Parents’ night was hell. Neal dreaded it with a near-tangible fear: exposure. He could hear the taunts that would follow him around the hallways the next day and ever after: bastard.
That night, he sat in the back of homeroom as the parents drifted in, smiled their dull smiles, shook their wooden handshakes, feigning interest in their daughters’ dumb pastels and sons’ stupid poems.
He looked impatiently at his watch every few seconds and frowned a “Where the hell are they?” frown for the benefit of anybody who might be watching, awash in the adolescent conviction that everyone was watching. He was slumped so low in his chair that he didn’t see her come in, but he sure as hell heard her. Her rich voice dripped class.
“Hello, I’m Mrs. Carey, Neal’s mother. How nice to meet you.”
She was beautiful. She made Mrs. Cleaver look like a carhop. Her auburn hair was perfectly coiffed. Her gray dress was letter-perfect for the occasion. Brown eyes sparkled at the teacher, and as she held her hand out, the poor man almost kissed rather than shook it.
She strode to the back of the room, displaying a warm maternal smile as she kissed Neal on both cheeks and subtly hauled him from his seat. “Show me everything,” she said.

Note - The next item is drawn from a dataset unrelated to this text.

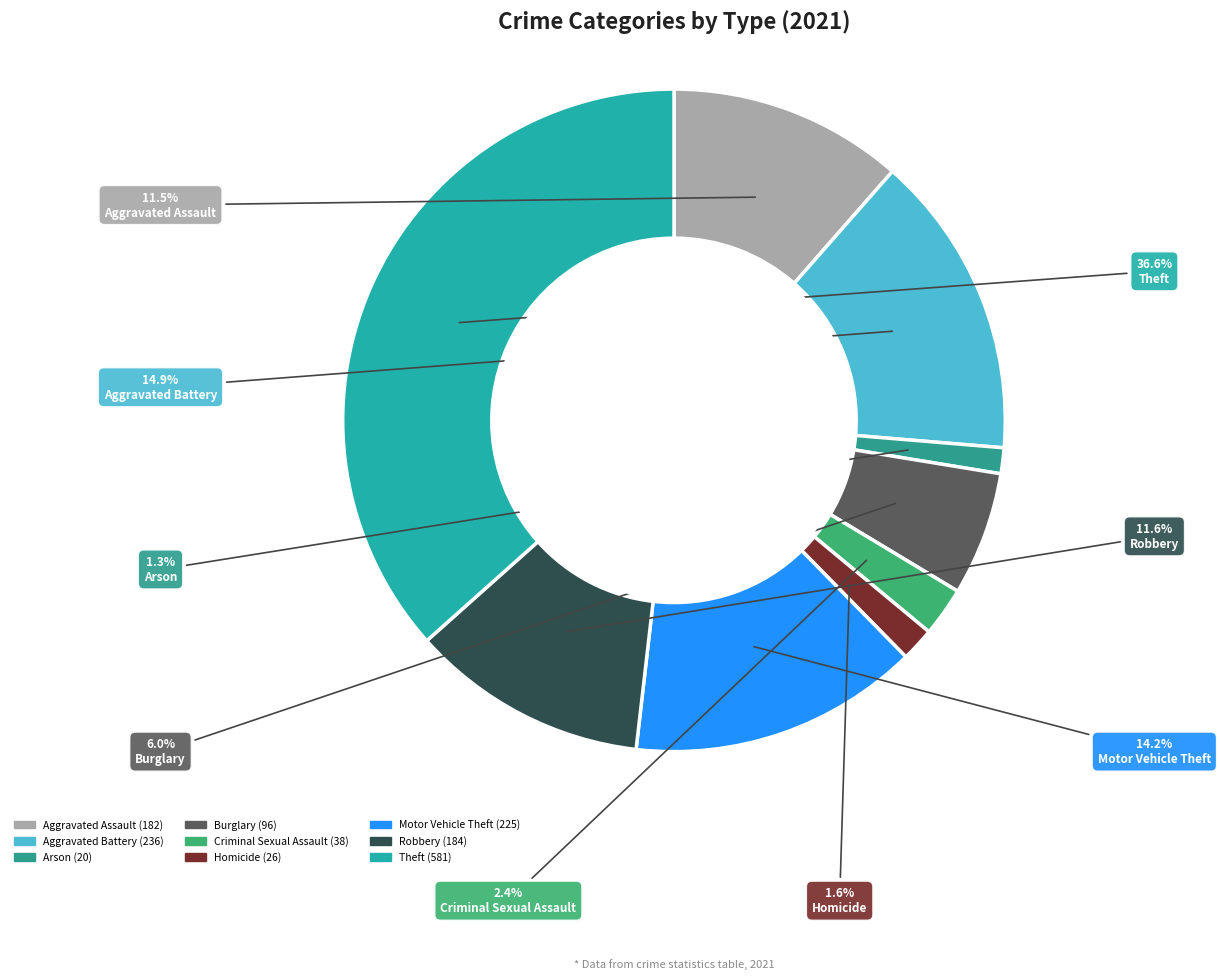

Is there any slice that represents more than half of the pie?

No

They walked the school together, pretending fascination with the various displays. She oohed proudly over his prize essay on Dickens’s London. She charmed teachers and parents, sipped punch, and nibbled cookies. She apologized for having to leave so early and swept, yea verily swept, out the door.
Neal found Graham at McKeegan’s later on. “Where did you get her?” he asked. “She was perfect.” Graham nodded. For two hundred bucks, he thought, she’d better be perfect.

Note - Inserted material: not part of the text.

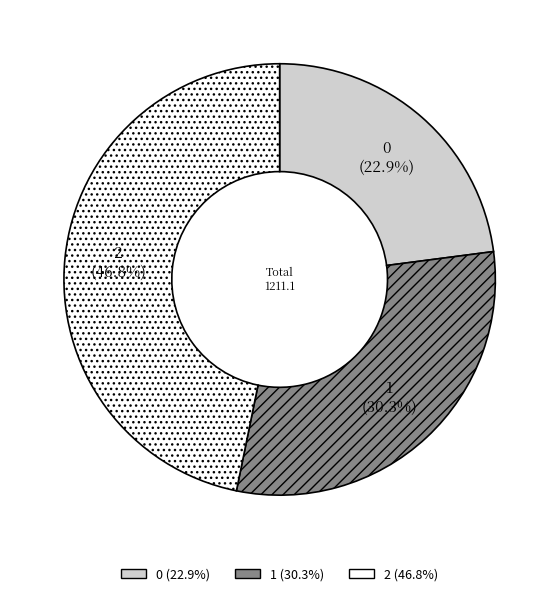

Which has a higher value, 1 or 2?

2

“You’re faginesque, you know that?” Neal asked Graham. They were in a dark staircase in Neal’s building.
“What do you mean? I like women. Don’t tiptoe. You don’t make noise stepping on the stair; you make it stepping off.”
“That’s what I mean. Fagin was a character in Oliver Twist who taught boys how to steal and stuff.”
“I don’t teach you how to steal.” Graham didn’t have much patience at the moment for this Fagin shit. He was trying to teach the kid something important. “You plant your foot—not heavy, but firmly. You step off lightly, like you don’t weigh anything.”